I have these lexer rules in my ANTLR3 grammar:
INTEGER: DIGITS;
FLOAT: DIGITS? DOT_SYMBOL DIGITS ('E' (MINUS_OPERATOR | PLUS_OPERATOR)? DIGITS)?;
HEXNUMBER: '0X' HEXDIGIT+;
HEXSTRING: 'X' '\'' HEXDIGIT+ '\'';
BITNUMBER: '0B' ('0' | '1')+;
BITSTRING: 'B' '\'' ('0' | '1')+ '\'';
NCHAR_TEXT: 'N' SINGLE_QUOTED_TEXT;
IDENTIFIER: LETTER_WHEN_UNQUOTED+;
fragment LETTER_WHEN_UNQUOTED:
'0'..'9'
| 'A'..'Z' // Only upper case, as we use a case insensitive parser (insensitive only for ASCII).
| '$'
| '_'
| '\u0080'..'\uffff'
;
and
qualified_identifier:
IDENTIFIER ( options { greedy = true; }: DOT_SYMBOL IDENTIFIER)?
;
This works mostly fine except for very specific situations like the input t1.1_d
which is supposed to be parsed as 2 identifiers connected with a dot. What happens is that .1 is matched as float even though it's followed by underscore and letter(s).
It's clear where that comes from: LETTER_WHEN_UNQUOTED includes digits so '1' can be both an integer and an identifier. But the rule order should take care to resolve this to an integer, as intented (and usually does).
However, I'm perplexed the t1.1_d
input causes the float rule to kick in and would appreciate some pointers to resolve this problem. As soon as I add a space after the dot all is fine, but that is obviously not a real solution.

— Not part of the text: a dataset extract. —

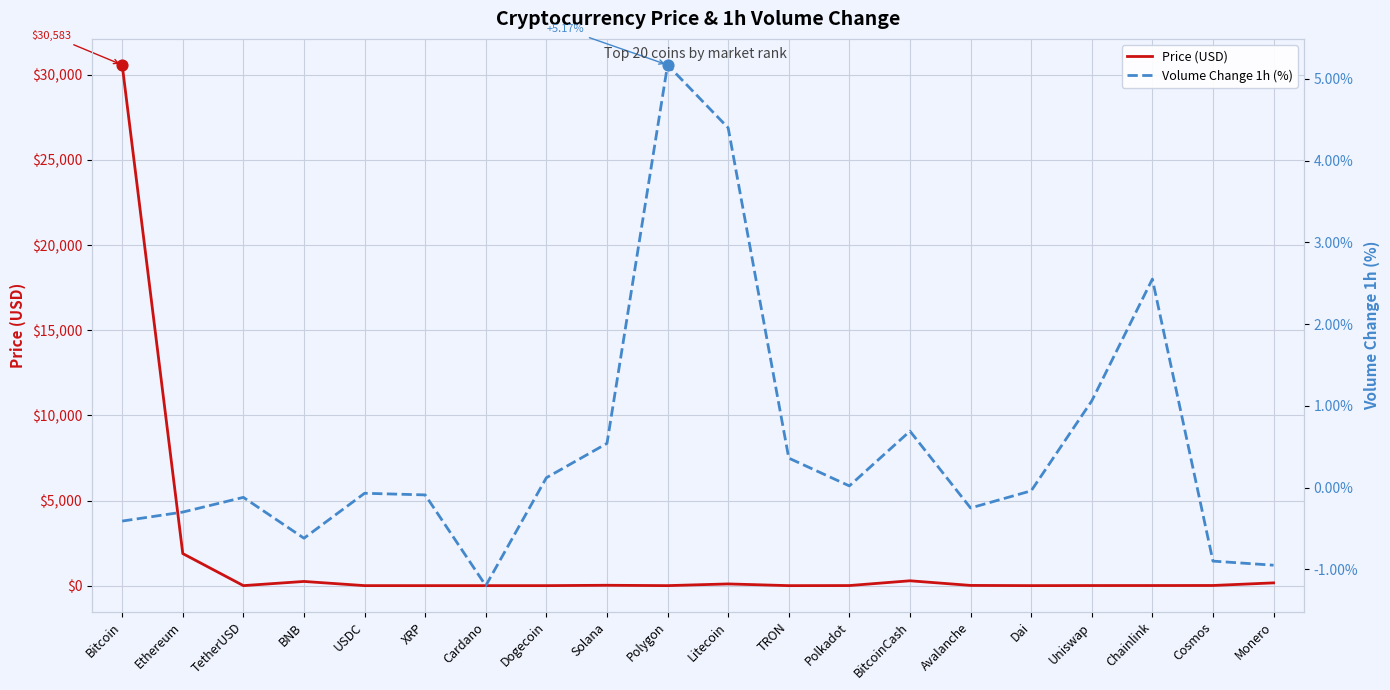

Which series contains the lowest Y value?

Volume Change 1h (%)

When I move the IDENTIFIER rule before the others I get new trouble because several other rules can no longer be matched then. Moving the FLOAT rule after the IDENTIFIER rule doesn't fix the problem either (but at least doesn't produce new problems). In this case we see the actual problem: the dot is always matched by the FLOAT rule if directly followed by a digit. What can I do to make it not match in my case?